En los tiempos de los cavernícolas, cuando sobrevivir era un reto, la única ley que importaba era la de los más fuertes y capaces ganan, por lo que buscaban demostrar su valor e imponerse. Todos excepto el joven Gungo.
Al ser el hijo de Narizok, el jefe de su tribu, no tiene preocupaciones por nada, es respetado y se ve como el futuro líder por herencia, lo que lo lleva a ser un tanto perezoso y conformista.
Pero al quedar exhibido como alguien débil es enviado al exilio, donde recibirá un golpe de realidad a lo largo de la película Gungo y los Juegos Cavernícolas, animación mexicana que llega hoy a cines con un mensaje de confianza e inspiración, principalmente para los niños.
"Cuando eres joven no valoras mucho lo que tienes, en dónde naciste, la familia que te tocó. Como son cosas que uno no decide, a veces le pierdes valor y te quejas de cosas muy tontas. Gungo tiene una visión muy similar y podemos ver cómo él avanza y aprende lo importante que es lo que tenía.
"También cómo tiene que sacarle provecho tanto a sus talentos que no conoce como a los que tiene. Yo viví eso al madurar, como cualquier persona, nadie más sabe el talento que tienes más que tú", valoró en entrevista el youtuber Ricky Limón, quien da voz al protagonista.
En la tierra de los exiliados el muchacho se encuentra con personajes incomprendidos, como Aysitú (con voz de Daniel Sosa), que por su tamaño impone poco, pero realmente es un inventor. Por su brillantez desdeña a los demás porque los cree unos brutos.
También está la atlética Yahi, quien siguió a su padre al exilio. Es una amante de la pintura rupestre, pero por cómo creció desconfía de todos.
Gungo deberá sacar lo mejor de esos compañeros para ganar los juegos de los cavernícolas, una especie de olimpiadas para demostrar su valor en disciplinas como levantamiento de mamut, lanzamiento de marido y luchas de olor.
"Es una responsabilidad muy grande, los niños chiquitos todo lo absorben, lo que ven en internet se van por ese camino. Hay niños que lo van a ver y decir: 'Voy a creer en mí'", reflexionó la creadora de contenido Karen Torres, intérprete de Yahi.
Los actores de doblaje, entre los que se también está Silvia Navarro como la madre de Gungo, subrayaron el orgullo que sienten al ver una animación nacional llena de calidad, con el sello de los creadores de Huevocartoon.
"Estamos acostumbrados a doblar proyectos de Estados Unidos que, de alguna manera, son mensajes colonizadores. En esta película sentí que todo fluye porque es mi gente, son nuestras ideas, diseños", opinó Humberto Vélez, voz de Narizok.

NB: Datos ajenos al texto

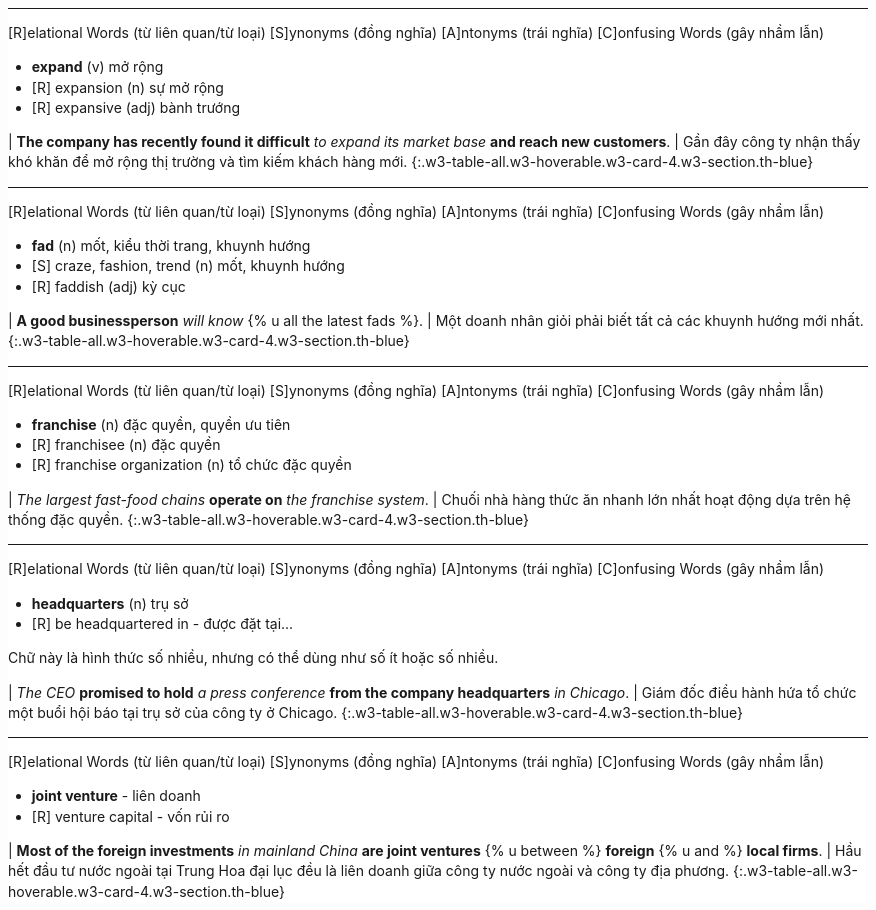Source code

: <hr>

[R]elational Words (từ liên quan/từ loại) [S]ynonyms (đồng nghĩa) [A]ntonyms (trái nghĩa) [C]onfusing Words (gây nhầm lẫn)
- **expand** (v) mở rộng
- [R] expansion (n) sự mở rộng
- [R] expansive (adj) bành trướng

|	**The company has recently found it difficult** *to expand its market base* **and reach new customers**.	|	Gần đây công ty nhận thấy khó khăn để mở rộng thị trường và tìm kiếm khách hàng mới.
{:.w3-table-all.w3-hoverable.w3-card-4.w3-section.th-blue}

<hr>

[R]elational Words (từ liên quan/từ loại) [S]ynonyms (đồng nghĩa) [A]ntonyms (trái nghĩa) [C]onfusing Words (gây nhầm lẫn)
- **fad** (n) mốt, kiểu thời trang, khuynh hướng
- [S] craze, fashion, trend (n) mốt, khuynh hướng
- [R] faddish (adj) kỳ cục

|	**A good businessperson** *will know* {% u all the latest fads %}.	|	Một doanh nhân giỏi phải biết tất cả các khuynh hướng mới nhất.
{:.w3-table-all.w3-hoverable.w3-card-4.w3-section.th-blue}

<hr>

[R]elational Words (từ liên quan/từ loại) [S]ynonyms (đồng nghĩa) [A]ntonyms (trái nghĩa) [C]onfusing Words (gây nhầm lẫn)
- **franchise** (n) đặc quyền, quyền ưu tiên
- [R] franchisee (n) đặc quyền
- [R] franchise organization (n) tổ chức đặc quyền

|	*The largest fast-food chains* **operate on** *the franchise system*.	|	Chuối nhà hàng thức ăn nhanh lớn nhất hoạt động dựa trên hệ thống đặc quyền.
{:.w3-table-all.w3-hoverable.w3-card-4.w3-section.th-blue}

<hr>

[R]elational Words (từ liên quan/từ loại) [S]ynonyms (đồng nghĩa) [A]ntonyms (trái nghĩa) [C]onfusing Words (gây nhầm lẫn)
- **headquarters** (n) trụ sở
- [R] be headquartered in - được đặt tại...

<div class="w3-card w3-leftbar w3-border-blue w3-pale-blue w3-panel w3-padding-16">Chữ này là hình thức số nhiều, nhưng có thể dùng như số ít hoặc số nhiều.</div>

|	*The CEO* **promised to hold** *a press conference* **from the company headquarters** *in Chicago*.	|	Giám đốc điều hành hứa tổ chức một buổi hội báo tại trụ sở của công ty ở Chicago.
{:.w3-table-all.w3-hoverable.w3-card-4.w3-section.th-blue}

<hr>

[R]elational Words (từ liên quan/từ loại) [S]ynonyms (đồng nghĩa) [A]ntonyms (trái nghĩa) [C]onfusing Words (gây nhầm lẫn)
- **joint venture** - liên doanh
- [R] venture capital - vốn rủi ro

|	**Most of the foreign investments** *in mainland China* **are joint ventures** {% u between %} **foreign** {% u and %} **local firms**.	|	Hầu hết đầu tư nước ngoài tại Trung Hoa đại lục đều là liên doanh giữa công ty nước ngoài và công ty địa phương.
{:.w3-table-all.w3-hoverable.w3-card-4.w3-section.th-blue}
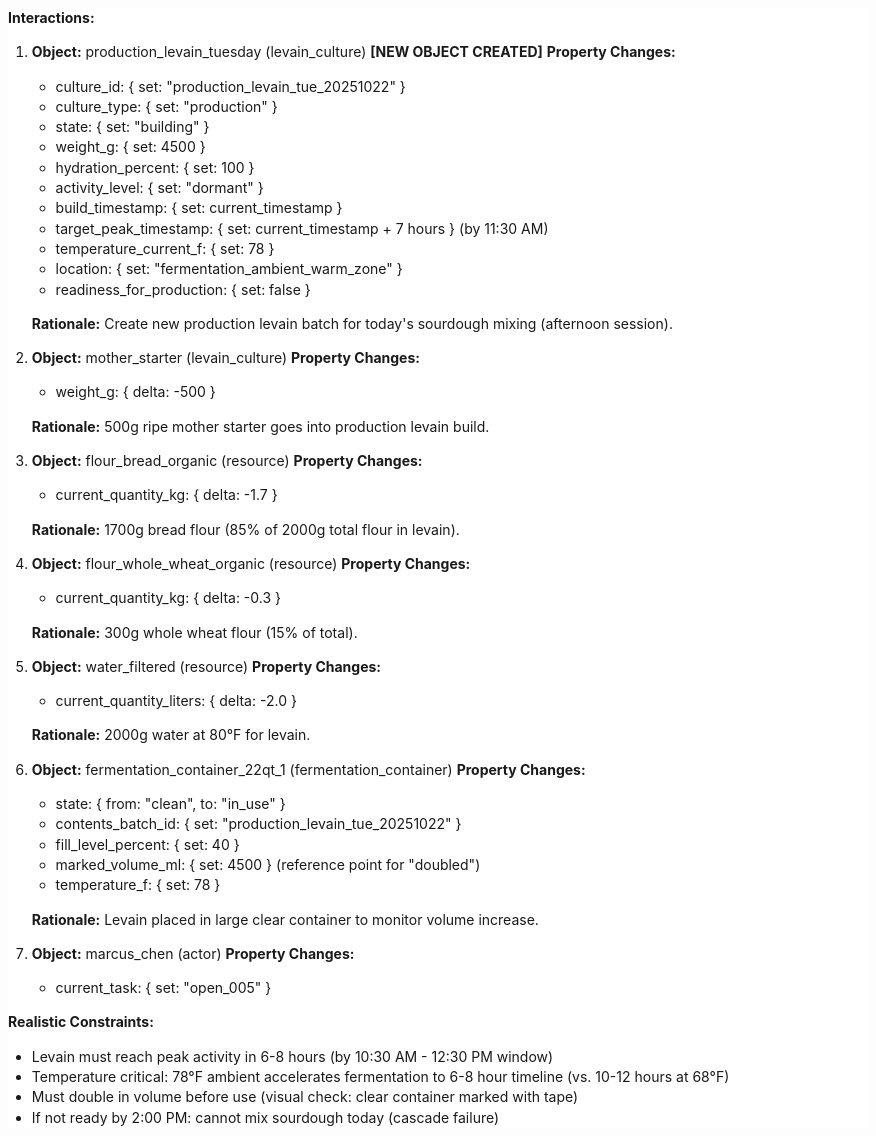 **Interactions:**

1. **Object:** production_levain_tuesday (levain_culture) **[NEW OBJECT CREATED]**
   **Property Changes:**
   - culture_id: { set: "production_levain_tue_20251022" }
   - culture_type: { set: "production" }
   - state: { set: "building" }
   - weight_g: { set: 4500 }
   - hydration_percent: { set: 100 }
   - activity_level: { set: "dormant" }
   - build_timestamp: { set: current_timestamp }
   - target_peak_timestamp: { set: current_timestamp + 7 hours } (by 11:30 AM)
   - temperature_current_f: { set: 78 }
   - location: { set: "fermentation_ambient_warm_zone" }
   - readiness_for_production: { set: false }
   
   **Rationale:** Create new production levain batch for today's sourdough mixing (afternoon session).

2. **Object:** mother_starter (levain_culture)
   **Property Changes:**
   - weight_g: { delta: -500 }
   
   **Rationale:** 500g ripe mother starter goes into production levain build.

3. **Object:** flour_bread_organic (resource)
   **Property Changes:**
   - current_quantity_kg: { delta: -1.7 }
   
   **Rationale:** 1700g bread flour (85% of 2000g total flour in levain).

4. **Object:** flour_whole_wheat_organic (resource)
   **Property Changes:**
   - current_quantity_kg: { delta: -0.3 }
   
   **Rationale:** 300g whole wheat flour (15% of total).

5. **Object:** water_filtered (resource)
   **Property Changes:**
   - current_quantity_liters: { delta: -2.0 }
   
   **Rationale:** 2000g water at 80°F for levain.

6. **Object:** fermentation_container_22qt_1 (fermentation_container)
   **Property Changes:**
   - state: { from: "clean", to: "in_use" }
   - contents_batch_id: { set: "production_levain_tue_20251022" }
   - fill_level_percent: { set: 40 }
   - marked_volume_ml: { set: 4500 } (reference point for "doubled")
   - temperature_f: { set: 78 }
   
   **Rationale:** Levain placed in large clear container to monitor volume increase.

7. **Object:** marcus_chen (actor)
   **Property Changes:**
   - current_task: { set: "open_005" }

**Realistic Constraints:**
- Levain must reach peak activity in 6-8 hours (by 10:30 AM - 12:30 PM window)
- Temperature critical: 78°F ambient accelerates fermentation to 6-8 hour timeline (vs. 10-12 hours at 68°F)
- Must double in volume before use (visual check: clear container marked with tape)
- If not ready by 2:00 PM: cannot mix sourdough today (cascade failure)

"Desde la creación, la idiosincrasia, todo se siente rico y mexicano. Este es un elenco muy interesante que reconoce el pueblo mexicano y que merece una oportunidad. Es donde nos podemos sentir nosotros", añadió Mario Filio, que es Trompo.
CON SELLO NACIONAL
Han pasado 20 años desde el estreno de Una Película de Huevos, pero Gabriel y Rodolfo Riva Palacio ven su huella en Gungo..., la culminación del proyecto del estudio Huevocartoon por crear narrativas animadas 100 por ciento mexicanas.
La cinta conjuga los elementos técnicos y artísticos que la franquicia ha desarrollado, los cuales reflejan la evolución de la animación nacional frente a estándares internacionales.
"Hemos tratado de generar una franquicia que se sienta latina, cercana, pero con un nivel de calidad elevado porque estamos acostumbrados al cine norteamericano y ese es el estándar. Si no llegas (a ese estándar) la gente no te perdona. Esta es la culminación de 26 años, en todos sentidos, es el mejor trabajo que hemos hecho", dijo Rodolfo.
Aunque concibieron la historia hace años, terminó por evolucionar para la actualidad y así hablarle directamente a las infancias actuales, tan inmersas en redes sociales y en constante comparación con otros.
"Queríamos reflejar esta crisis de identidad de las nuevas generaciones donde no descubren sus verdaderos potenciales", añadió el realizador.